Of course this governmental god could care less about living growing babies and parents who lack the food, care and environment to grow healthy and happy people. The just wanna look good to those supposedly godly people who are so shortsighted they don't believe their god will see what they are really doing.



Saturday, August 6, 2022

Pass it on,

 

I remember my mother playing with me. Not a lot, I was the oldest of four children in five years. Much of what we did together was imitating adult work, but it was fun for me. I had a real iron so I ironed Daddy's handkerchiefs. I embroidered hankies in cross stitch. I "helped" with my younger siblings, but we still played sometimes and it was often make believe. 

My fourth birthday party was attended by all my dolls and stuffed animals. Mommy and I cleaned each one up getting them ready and then she had each one knock on the door which I answered as they came to the party. Some of them played drop the clothespin in the milk bottle with us. It was a wonderful party!

I passed that on, playing with my children. Only I had more time than my mother did. My daughter was five years older than the boys who were 18 months apart. During their childhoods we built castles in the basement made out of old furniture, boxes and butcher paper on a roll. The turret was a high chair, the swings I hung from the rafters, rocket ships. We went on adventures and did amazing things.

Now my son just sent me a video of him playing with his favorite little person. They were on an adventure in space and the backyard was a universe full of obstacles. I watched the enthusiasm and joy in that little boy's face as he revved up batteries, leaped over monsters and got ready to take off in the swing and I saw how clearly we pass on the love in our lives.



Friday, August 5, 2022

Genuinely happy


I am constantly amazed by my children. I think most mothers are, but mine seem to get involved in things I only thought about when I was young.

I played in school orchestras and bands and my kids did too. Then they branched out to guitars and popular bands. Singing and playing the way I only dreamed of as a young person.

My older son majored in music (and psychology, and German, and ultimately Law) so it is not all that surprising that he writes, performs and plays now that he is an adult.

My younger son did not.

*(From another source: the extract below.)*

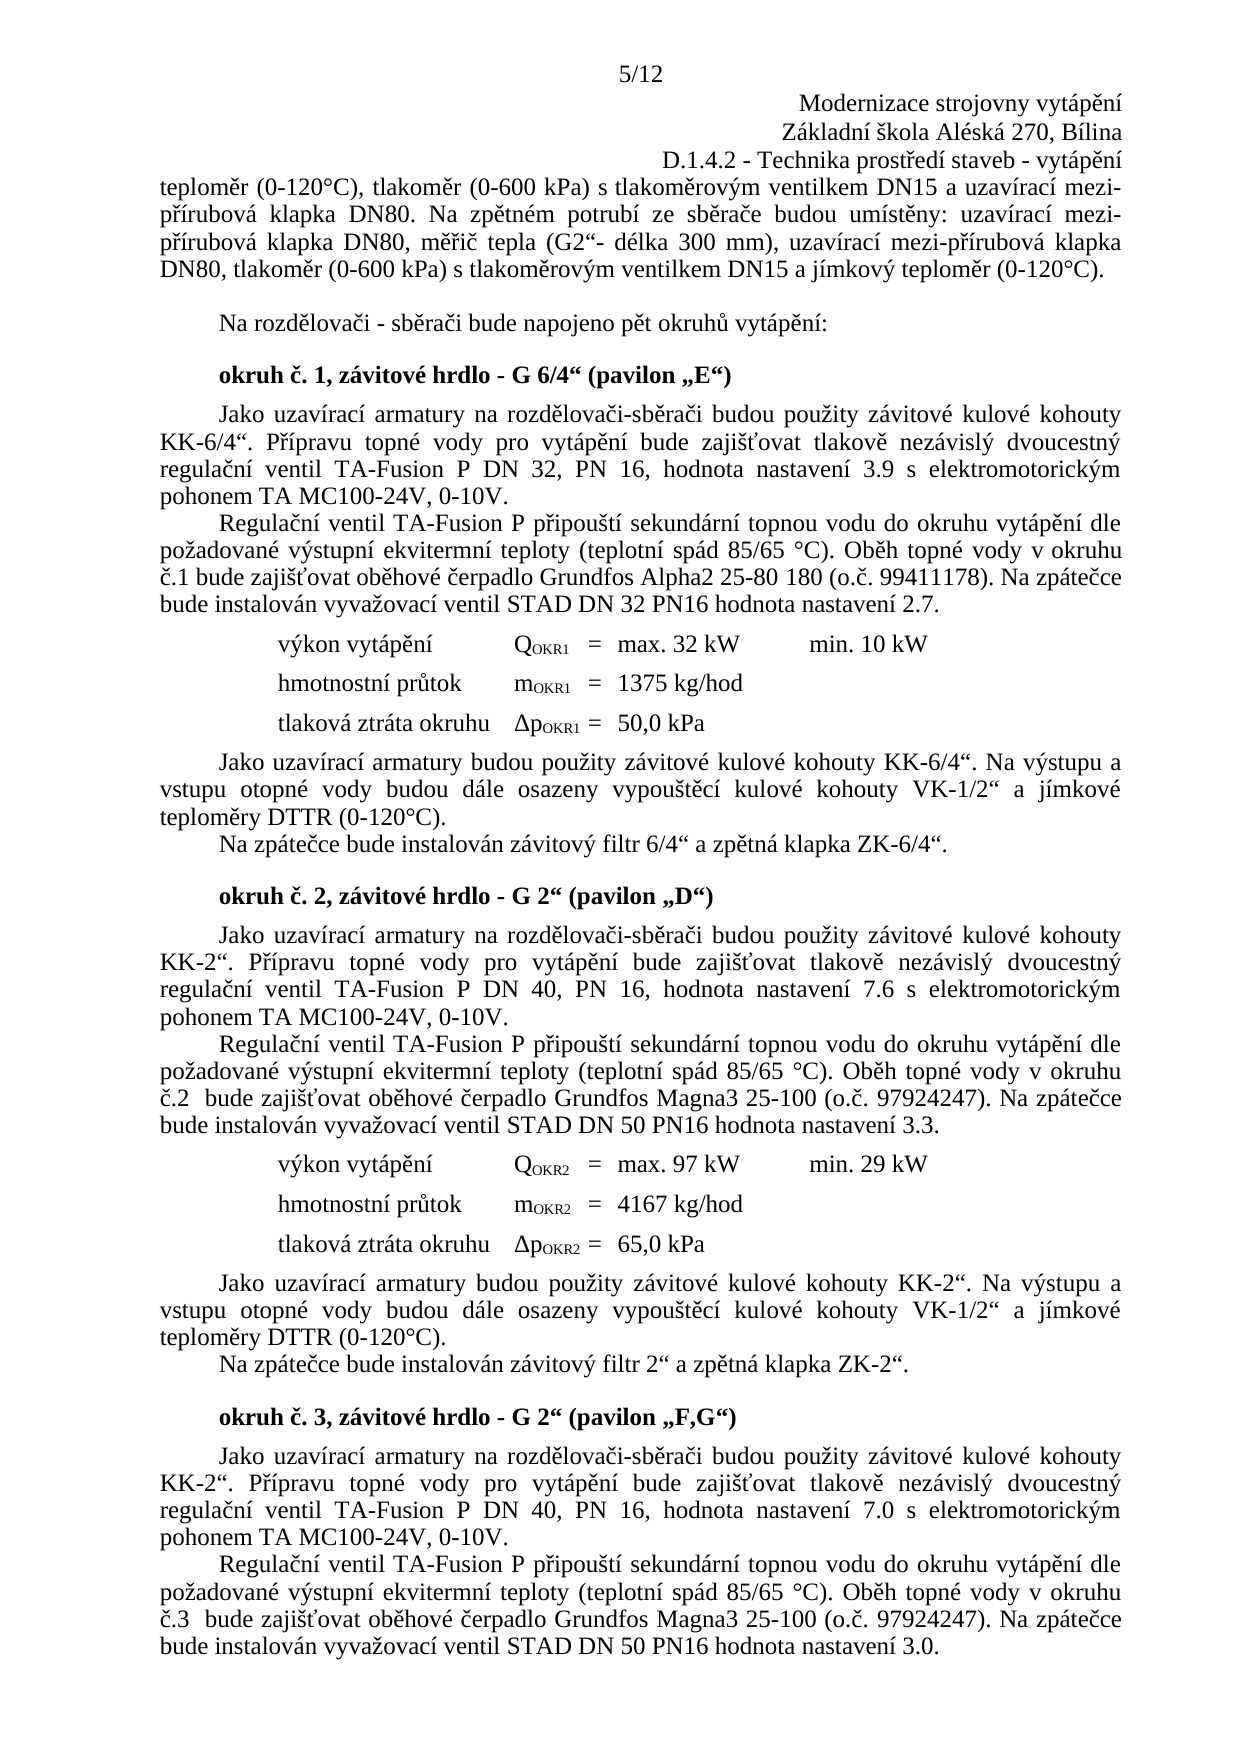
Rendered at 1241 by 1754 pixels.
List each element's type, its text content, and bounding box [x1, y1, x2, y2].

text Regulační ventil TA-Fusion P připouští sekundární topnou vodu do okruhu vytápění dle požadované výstupní ekvitermní teploty (teplotní spád 85/65 °C). Oběh topné vody v okruhu č.3 bude zajišťovat oběhové čerpadlo Grundfos Magna3 25-100 (o.č. 97924247). Na zpátečce bude instalován vyvažovací ventil STAD DN 50 PN16 hodnota nastavení 3.0. [159, 1551, 1122, 1659]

In fact when he played trombone in junior high I often thought, "That boy has a tin ear!" This is no longer true. Now that he has matured, his voice is as clear and true as any troubadour. I could sit and listen to him singing and playing away on his guitars and ukes forever more.

All the children, actually our entire family, had fun with community theater when they were growing up, but my youngest son rubs shoulders with some pretty awe inspiring performers now and, unlike me, he is not fazed by coworkers who sing and dance as naturally as cardinals in the trees.

I doubt that any of my children will ever be world famous performers, but they have a love of music and performing that enriches their lives and those around them. 

That makes me indescribably happy.



Monday, August 1, 2022

It could happen to you

 

I love my apartment. It is nice, clean, safe, and in the right part of town for the things I do, but I am becoming one of the lucky few.

Housing prices and rent have soared in the past year. My granddaughter's apartment now costs over a hundred dollars a month more than it did last year and that is with no improvements. I just read about communities in the west where there are not enough affordable homes for firemen, teachers, small business owners and service people.

The upper classes have long had advantages the rest of us do not. They can afford to manipulate their taxes so they pay almost nothing. They live in exorbitant homes and hire people to do everything they don't want to do. If they paid these people a living wage things might be okay, but they also want to charge them usurious rates for renting homes, buying food, or clothing, or any other necessary needs.

I'd like to believe that eventually the poor will simply move away from these areas, leaving the wealthy with a shortage of service workers, but that probably won't happen. Instead the people having to live in third rate motels, garages, campers and cardboard boxes will slowly grow to include people who never believed it could happen to them.